## Exercise details
Lines to return, exactly: from the line with "right shoulder: (169, 95)" to the line with "left back paw: (99, 122)" in the entries below, both included.

##############################

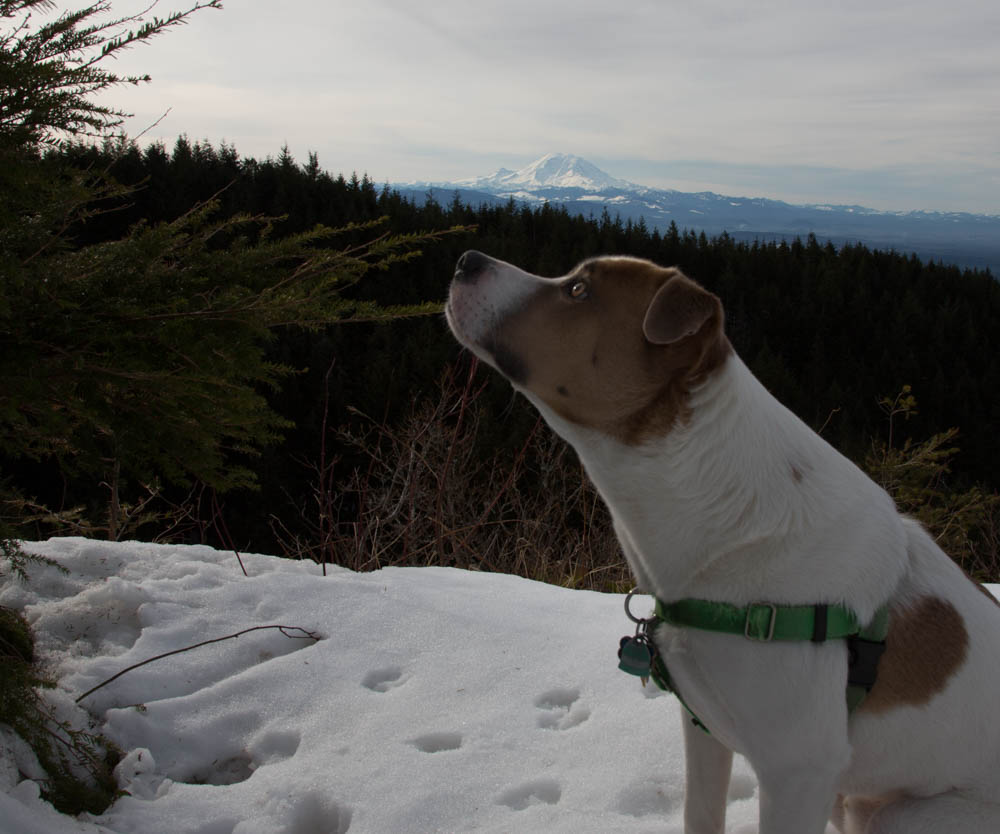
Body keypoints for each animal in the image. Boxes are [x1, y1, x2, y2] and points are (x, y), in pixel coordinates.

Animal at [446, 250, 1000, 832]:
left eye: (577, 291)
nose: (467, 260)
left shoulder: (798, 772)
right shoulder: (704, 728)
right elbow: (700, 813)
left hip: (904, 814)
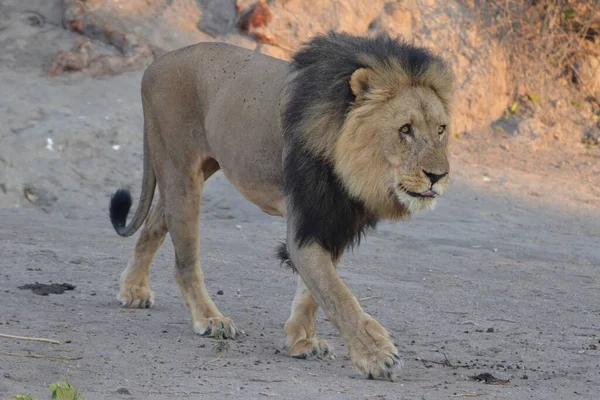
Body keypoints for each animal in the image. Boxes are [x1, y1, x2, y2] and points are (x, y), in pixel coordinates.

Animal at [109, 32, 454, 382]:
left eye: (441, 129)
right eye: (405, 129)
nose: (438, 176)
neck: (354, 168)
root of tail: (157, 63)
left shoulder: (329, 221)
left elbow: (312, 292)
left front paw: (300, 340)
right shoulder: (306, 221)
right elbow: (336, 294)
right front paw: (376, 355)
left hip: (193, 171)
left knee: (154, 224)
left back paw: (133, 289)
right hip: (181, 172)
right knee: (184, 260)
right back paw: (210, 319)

##############################

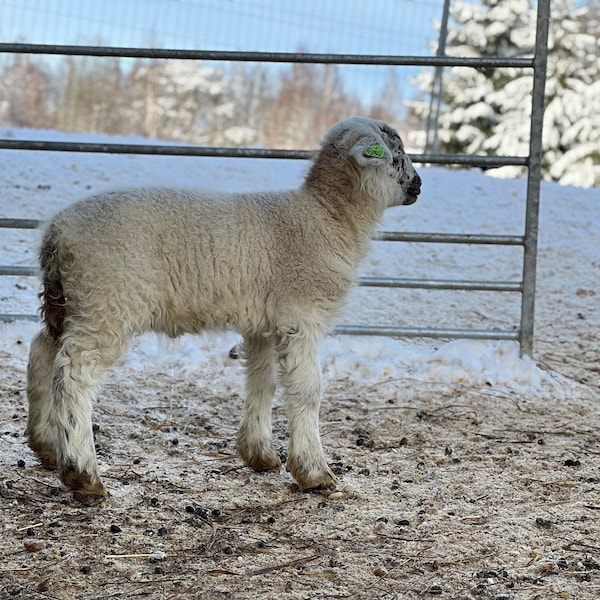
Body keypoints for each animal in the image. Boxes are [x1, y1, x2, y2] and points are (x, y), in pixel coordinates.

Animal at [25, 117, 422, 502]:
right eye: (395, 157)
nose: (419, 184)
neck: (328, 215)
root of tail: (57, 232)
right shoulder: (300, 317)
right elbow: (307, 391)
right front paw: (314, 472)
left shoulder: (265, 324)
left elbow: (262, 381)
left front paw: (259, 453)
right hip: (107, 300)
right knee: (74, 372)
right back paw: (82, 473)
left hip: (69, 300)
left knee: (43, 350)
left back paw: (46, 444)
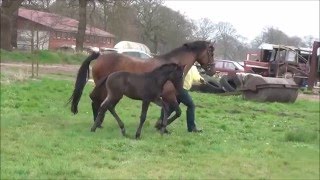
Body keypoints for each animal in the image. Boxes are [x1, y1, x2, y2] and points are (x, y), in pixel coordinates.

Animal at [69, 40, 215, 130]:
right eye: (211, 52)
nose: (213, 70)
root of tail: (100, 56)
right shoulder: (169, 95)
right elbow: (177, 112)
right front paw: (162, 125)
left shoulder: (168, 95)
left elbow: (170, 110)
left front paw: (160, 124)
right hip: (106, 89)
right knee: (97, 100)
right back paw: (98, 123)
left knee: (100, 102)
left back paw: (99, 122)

##############################

## Result of this exercise
right shoulder: (169, 95)
right elbow: (177, 112)
right front paw: (162, 125)
left shoulder: (168, 95)
left elbow: (170, 110)
left front paw: (160, 124)
right hip: (106, 89)
right knee: (97, 100)
right back paw: (98, 123)
left knee: (100, 102)
left back paw: (99, 122)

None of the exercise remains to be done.